COMBINING TRANSLATION READTHROUGH INDUCING DRUGS AND NONSENSE MEDIATED DECAY PATWHAY INHIBITION TO THE CFTR RESCUE IN CYSTIC FIBROSIS CELL MODEL SYSTEM

Abstract

Nonsense mutations affect 10% of patients with cystic fibrosis and produce a premature termination codon in CFTR (Cystic Fibrosis Transmembrane Conductance Regulator) mRNA causing early termination of translation and leading to lack of CFTR function. A potential therapy for nonsense mutations provides the use of small molecules able to overcome the premature stop codon (PTC) by a readthrough mechanism that lead to synthesis a complete CFTR protein. Despite the good results obtained from this approach, TRIDs efficiency is considerably reduced by the poor amount of target transcript, that is the mRNA containing the PTC. The readthrough, indeed, does not occur on the totality of target transcripts because of their degradation due to the nonsense mediated decay pathway (NMD). This pathway provides the degradation of mRNA harboring premature stop codon to prevent the production of altered polypeptides. In contrast, the activity of this pathway interferes with the effectiveness of the readthrough drugs, limiting the mRNA concentration of the target protein. Thus, a promising strategy for nonsense mutation treatment is a combined use of readthrough agents and factors that attenuate the nonsense mRNA decay. By silencing the UPF1 mRNA/protein, the activity of the NMD pathway was reduced, in FRT cells CFTR W1282X. Alternatively, caffeine was used as specific inhibitor of the UPF1 activity, to increase the efficiency of readthrough molecules (NV848 and NV914) in FRT cells CFTRW1282X cells.
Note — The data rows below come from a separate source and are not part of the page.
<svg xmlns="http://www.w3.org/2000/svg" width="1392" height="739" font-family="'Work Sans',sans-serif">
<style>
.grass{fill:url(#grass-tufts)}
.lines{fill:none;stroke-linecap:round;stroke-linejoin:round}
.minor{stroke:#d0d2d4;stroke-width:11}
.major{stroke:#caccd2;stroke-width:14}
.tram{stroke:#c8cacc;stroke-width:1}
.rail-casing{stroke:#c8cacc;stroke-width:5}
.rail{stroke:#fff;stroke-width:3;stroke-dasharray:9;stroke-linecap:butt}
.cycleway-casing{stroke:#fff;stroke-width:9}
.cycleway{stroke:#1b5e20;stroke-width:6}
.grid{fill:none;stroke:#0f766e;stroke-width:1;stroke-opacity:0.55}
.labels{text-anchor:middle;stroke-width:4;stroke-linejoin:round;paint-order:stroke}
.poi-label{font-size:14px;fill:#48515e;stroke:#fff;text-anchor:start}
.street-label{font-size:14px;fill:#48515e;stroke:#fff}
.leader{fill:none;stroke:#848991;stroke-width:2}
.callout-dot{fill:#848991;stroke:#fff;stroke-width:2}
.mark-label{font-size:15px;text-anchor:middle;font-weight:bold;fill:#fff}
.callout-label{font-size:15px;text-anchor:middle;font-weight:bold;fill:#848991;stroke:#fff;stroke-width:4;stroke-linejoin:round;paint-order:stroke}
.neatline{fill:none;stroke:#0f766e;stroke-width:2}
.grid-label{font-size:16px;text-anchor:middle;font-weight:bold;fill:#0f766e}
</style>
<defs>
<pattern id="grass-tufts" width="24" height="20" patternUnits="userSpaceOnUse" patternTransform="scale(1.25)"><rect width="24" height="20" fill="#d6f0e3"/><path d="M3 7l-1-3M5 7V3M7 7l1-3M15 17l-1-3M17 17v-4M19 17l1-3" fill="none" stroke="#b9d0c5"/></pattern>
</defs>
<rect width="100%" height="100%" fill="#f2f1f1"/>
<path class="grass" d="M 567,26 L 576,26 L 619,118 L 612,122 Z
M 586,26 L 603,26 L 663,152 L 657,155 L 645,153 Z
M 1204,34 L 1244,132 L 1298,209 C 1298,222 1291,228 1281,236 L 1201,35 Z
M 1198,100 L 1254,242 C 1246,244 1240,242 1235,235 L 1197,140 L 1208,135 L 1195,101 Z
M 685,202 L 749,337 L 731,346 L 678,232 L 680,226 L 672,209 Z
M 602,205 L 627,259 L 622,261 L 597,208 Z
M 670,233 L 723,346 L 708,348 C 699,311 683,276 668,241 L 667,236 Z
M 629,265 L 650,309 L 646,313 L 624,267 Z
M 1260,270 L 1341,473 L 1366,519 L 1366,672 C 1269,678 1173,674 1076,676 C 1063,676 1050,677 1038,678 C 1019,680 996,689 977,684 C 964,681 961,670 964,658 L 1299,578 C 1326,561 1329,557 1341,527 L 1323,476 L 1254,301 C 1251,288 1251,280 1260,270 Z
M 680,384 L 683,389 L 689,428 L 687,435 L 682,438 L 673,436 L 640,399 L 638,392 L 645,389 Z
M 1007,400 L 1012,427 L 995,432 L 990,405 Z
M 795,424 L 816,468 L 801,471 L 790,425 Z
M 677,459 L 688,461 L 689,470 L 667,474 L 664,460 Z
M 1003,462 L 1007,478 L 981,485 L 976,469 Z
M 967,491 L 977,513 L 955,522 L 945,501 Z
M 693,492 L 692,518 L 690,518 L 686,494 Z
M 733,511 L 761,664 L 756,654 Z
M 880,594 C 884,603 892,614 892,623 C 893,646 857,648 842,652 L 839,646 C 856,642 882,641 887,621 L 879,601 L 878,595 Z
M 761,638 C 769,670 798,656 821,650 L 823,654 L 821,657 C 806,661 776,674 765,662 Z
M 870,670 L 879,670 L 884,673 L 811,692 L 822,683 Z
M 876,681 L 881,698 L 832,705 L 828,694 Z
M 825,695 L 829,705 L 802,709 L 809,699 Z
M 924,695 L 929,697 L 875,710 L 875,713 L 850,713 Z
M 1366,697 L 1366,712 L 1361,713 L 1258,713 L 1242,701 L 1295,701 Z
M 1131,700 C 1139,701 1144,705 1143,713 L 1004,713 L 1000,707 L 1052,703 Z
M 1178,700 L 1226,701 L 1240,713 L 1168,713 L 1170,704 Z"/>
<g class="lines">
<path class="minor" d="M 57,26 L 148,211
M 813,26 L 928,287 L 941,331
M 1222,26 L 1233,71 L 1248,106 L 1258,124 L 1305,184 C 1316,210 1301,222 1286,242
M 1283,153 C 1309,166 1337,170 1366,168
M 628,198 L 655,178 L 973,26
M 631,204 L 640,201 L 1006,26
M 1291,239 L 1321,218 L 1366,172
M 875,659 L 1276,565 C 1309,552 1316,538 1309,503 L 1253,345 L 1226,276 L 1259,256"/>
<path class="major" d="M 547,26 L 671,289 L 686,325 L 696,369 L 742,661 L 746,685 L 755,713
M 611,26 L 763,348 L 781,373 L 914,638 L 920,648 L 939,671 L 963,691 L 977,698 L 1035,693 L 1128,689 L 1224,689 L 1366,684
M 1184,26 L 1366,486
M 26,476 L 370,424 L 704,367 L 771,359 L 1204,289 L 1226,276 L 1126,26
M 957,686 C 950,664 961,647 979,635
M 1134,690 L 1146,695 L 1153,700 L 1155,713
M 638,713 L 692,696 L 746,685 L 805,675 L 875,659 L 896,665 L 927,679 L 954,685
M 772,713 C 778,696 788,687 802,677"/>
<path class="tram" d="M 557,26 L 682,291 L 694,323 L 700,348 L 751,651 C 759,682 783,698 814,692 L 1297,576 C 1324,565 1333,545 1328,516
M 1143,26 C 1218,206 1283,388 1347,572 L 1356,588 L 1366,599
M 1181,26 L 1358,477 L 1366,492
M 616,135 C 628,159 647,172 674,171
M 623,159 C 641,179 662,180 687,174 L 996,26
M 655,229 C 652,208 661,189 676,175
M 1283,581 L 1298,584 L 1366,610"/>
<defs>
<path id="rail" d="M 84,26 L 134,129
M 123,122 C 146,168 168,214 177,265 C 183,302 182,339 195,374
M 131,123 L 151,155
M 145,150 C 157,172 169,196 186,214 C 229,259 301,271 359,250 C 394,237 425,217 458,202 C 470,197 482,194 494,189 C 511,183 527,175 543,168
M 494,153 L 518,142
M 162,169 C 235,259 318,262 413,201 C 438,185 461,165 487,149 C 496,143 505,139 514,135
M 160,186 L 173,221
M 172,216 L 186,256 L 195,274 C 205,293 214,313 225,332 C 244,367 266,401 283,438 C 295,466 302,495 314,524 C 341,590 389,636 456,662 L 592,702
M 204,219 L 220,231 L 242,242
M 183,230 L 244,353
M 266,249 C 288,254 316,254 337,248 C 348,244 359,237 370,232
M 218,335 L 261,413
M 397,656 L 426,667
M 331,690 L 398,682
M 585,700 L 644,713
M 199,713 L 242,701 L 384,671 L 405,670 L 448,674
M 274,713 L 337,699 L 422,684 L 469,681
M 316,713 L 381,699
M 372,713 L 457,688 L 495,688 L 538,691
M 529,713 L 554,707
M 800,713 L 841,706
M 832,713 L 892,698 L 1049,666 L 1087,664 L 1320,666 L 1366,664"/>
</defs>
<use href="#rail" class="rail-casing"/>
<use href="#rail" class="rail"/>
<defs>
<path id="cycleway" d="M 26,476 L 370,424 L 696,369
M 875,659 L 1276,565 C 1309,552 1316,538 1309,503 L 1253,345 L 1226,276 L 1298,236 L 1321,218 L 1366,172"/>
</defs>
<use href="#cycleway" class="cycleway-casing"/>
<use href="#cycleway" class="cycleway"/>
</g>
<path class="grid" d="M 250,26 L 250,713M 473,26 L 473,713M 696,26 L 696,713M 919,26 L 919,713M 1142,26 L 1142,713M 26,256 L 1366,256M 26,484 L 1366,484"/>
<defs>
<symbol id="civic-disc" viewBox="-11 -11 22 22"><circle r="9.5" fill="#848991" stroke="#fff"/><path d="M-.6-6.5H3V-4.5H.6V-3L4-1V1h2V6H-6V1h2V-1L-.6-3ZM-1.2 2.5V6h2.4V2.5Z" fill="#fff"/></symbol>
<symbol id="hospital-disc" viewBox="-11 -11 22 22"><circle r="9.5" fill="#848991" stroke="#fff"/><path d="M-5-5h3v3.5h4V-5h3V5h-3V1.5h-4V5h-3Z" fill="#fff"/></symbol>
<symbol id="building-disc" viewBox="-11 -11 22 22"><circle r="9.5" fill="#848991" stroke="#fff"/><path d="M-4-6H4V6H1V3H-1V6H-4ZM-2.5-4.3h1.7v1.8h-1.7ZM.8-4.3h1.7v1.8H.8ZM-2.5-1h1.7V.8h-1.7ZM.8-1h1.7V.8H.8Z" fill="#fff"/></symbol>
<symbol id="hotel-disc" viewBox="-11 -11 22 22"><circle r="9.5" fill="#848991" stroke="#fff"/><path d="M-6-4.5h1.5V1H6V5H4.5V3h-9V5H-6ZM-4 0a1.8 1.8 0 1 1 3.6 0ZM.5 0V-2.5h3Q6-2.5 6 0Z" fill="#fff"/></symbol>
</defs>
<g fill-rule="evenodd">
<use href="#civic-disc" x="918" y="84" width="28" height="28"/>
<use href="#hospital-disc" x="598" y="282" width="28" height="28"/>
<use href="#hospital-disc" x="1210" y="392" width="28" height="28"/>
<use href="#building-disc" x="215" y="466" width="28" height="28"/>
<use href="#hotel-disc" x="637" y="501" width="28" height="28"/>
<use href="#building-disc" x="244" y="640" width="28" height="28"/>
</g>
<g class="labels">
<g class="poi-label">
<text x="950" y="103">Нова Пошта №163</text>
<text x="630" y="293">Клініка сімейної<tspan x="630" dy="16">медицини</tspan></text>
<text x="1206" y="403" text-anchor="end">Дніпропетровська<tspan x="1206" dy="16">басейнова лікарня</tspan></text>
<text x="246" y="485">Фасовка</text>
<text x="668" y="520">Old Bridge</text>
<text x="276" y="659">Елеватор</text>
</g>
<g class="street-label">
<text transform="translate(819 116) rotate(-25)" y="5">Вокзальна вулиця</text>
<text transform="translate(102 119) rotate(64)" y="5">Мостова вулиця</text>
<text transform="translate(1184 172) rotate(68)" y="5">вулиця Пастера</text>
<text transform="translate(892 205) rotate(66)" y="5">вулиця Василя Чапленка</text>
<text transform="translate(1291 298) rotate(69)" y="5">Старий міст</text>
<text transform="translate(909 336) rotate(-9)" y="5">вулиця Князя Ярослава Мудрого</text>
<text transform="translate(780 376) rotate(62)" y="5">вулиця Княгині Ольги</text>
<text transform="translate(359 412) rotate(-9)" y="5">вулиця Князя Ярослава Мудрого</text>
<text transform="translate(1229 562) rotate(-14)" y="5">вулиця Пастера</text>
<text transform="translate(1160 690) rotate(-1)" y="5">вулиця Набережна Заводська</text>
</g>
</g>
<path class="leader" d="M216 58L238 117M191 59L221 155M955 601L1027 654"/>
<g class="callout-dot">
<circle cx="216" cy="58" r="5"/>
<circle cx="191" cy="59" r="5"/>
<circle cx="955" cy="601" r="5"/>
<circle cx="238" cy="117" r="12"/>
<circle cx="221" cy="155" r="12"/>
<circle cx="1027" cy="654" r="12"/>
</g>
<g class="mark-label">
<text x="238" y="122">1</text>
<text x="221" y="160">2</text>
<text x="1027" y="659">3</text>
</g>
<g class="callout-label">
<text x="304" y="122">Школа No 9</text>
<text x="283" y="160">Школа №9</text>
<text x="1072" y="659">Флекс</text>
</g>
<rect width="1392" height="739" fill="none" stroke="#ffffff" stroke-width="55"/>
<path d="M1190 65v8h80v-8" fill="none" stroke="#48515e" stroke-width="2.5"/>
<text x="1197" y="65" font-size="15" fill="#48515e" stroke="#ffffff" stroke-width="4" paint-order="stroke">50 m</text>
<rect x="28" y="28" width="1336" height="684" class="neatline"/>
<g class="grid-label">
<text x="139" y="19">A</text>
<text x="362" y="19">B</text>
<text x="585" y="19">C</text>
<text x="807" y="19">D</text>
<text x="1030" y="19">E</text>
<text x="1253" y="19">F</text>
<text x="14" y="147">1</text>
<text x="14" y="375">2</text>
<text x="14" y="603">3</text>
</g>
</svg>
In both cases, the combined treatment: NV848 or NV914/caffeine and NV848 or NV914/UPF1siRNA caused an increase of CFTRW1282X mRNA level followed by the rescue of the CFTR expression and functionality. However, unexpectedly, despite the higher CFTRW1282X mRNA level in caffeine treated samples, both expression and functionality CFTR rescue resulted slightly lower than the recovery achieved by UPF1 silencing. Our results indicate that modulation of NMD pathway, although still to be optimized, could be a promising approach in order to increase TRIDs effects in presence of stop mutations.